Abbas will das Leben in seiner Stadt verbessern

Abbas arbeitet seit zwei Jahren ehrenamtlich im Kinder- und Jugendrat der Stadt Iserlohn mit.
 

Ein junger Mann mit dunkler Hautfarbe liegt auf dem Rücken und lacht in die Kamera. © Frederike Wetzels

Abbas Moussa ist 19 Jahre alt. Er ist im Land Benin in Westafrika geboren. Im Alter vonb sechs Jahren zog er mit seinem Vater nach Deutschland. Hier wuchs er mit zehn Halbgeschwistern und der zweiten Frau seines Vaters auf. Heute besucht Abbas die 13. Klasse einer Gesamtschule in Iserlohn.

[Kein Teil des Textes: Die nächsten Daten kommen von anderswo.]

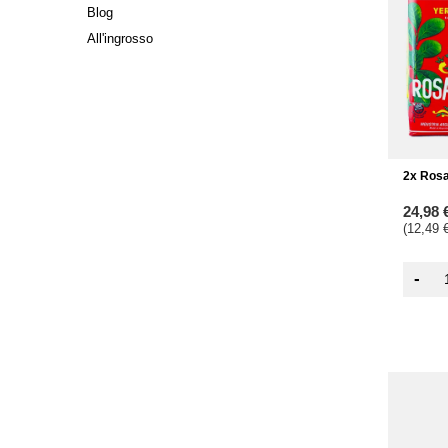
Blog
All'ingrosso
2x Rosa
24,98 
(12,49 €
-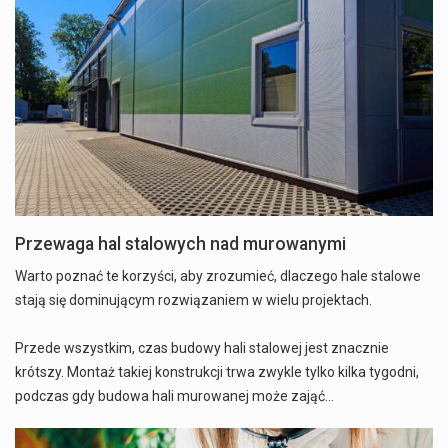
Przewaga hal stalowych nad murowanymi
Warto poznać te korzyści, aby zrozumieć, dlaczego hale stalowe
stają się dominującym rozwiązaniem w wielu projektach.
Przede wszystkim, czas budowy hali stalowej jest znacznie
krótszy. Montaż takiej konstrukcji trwa zwykle tylko kilka tygodni,
podczas gdy budowa hali murowanej może zająć…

Abbas erzählt: 2016 habe ich die Hauptschule Martin Luther besucht. Damals haben mich Mitschüler in den Kinder- und Jugendrat der Stadt Iserlohn gewählt. Ich habe nicht gewusst, was dadurch auf mich zukommt. Ich habe es einfach gemacht. Vorher kannte ich niemanden, der ehrenamtlich arbeitet. Im Kinder- und Jugendrat der Stadt machen wir unterschiedliche Sachen. Zum Beispiel zeigen wir einmal im Monat einen Kinofim für Kinder. Der Eintritt ist kostenlos. Außerdem haben wir zwei Demonstrationen zur Rettung von Bienen gemacht. Und wir haben Informations-Tafeln über das Bienensterben aufgestellt. Die Informations-Tafeln haben wir selbst gestaltet.

Letztes Jahr haben wir ein Treffen von allen Schulen in Iserlohn veranstaltet. Dazu haben wir auch Politiker eingeladen. Sie haben mit uns Jugendlichen über verschiedene Themen gesprochen. Zum Beispiel über die Schule und über Umweltschutz. In der Stadt Iserlohn soll einiges verbessert werden. Auch Kinder und Jugendliche können Vorschläge machen. Deshalb beschäftige ich mich im Kinder- und Jugendrat mit der Stadt-Entwicklung. Hier arbeiten wir unter anderem mit der App #Stadtsache. Das ist ein Computer-Programm für Kinder und Jugendliche. Zuerst haben wir Sachen in der Stadt fotografiert und gefilmt, die uns stören, die gefährlich sind oder die wir gerne anders hätten. Später haben wir andere Kinder und Jugendliche interviewt. So haben wir viele Ideen für Verbesserungen in der Stadt gesammelt.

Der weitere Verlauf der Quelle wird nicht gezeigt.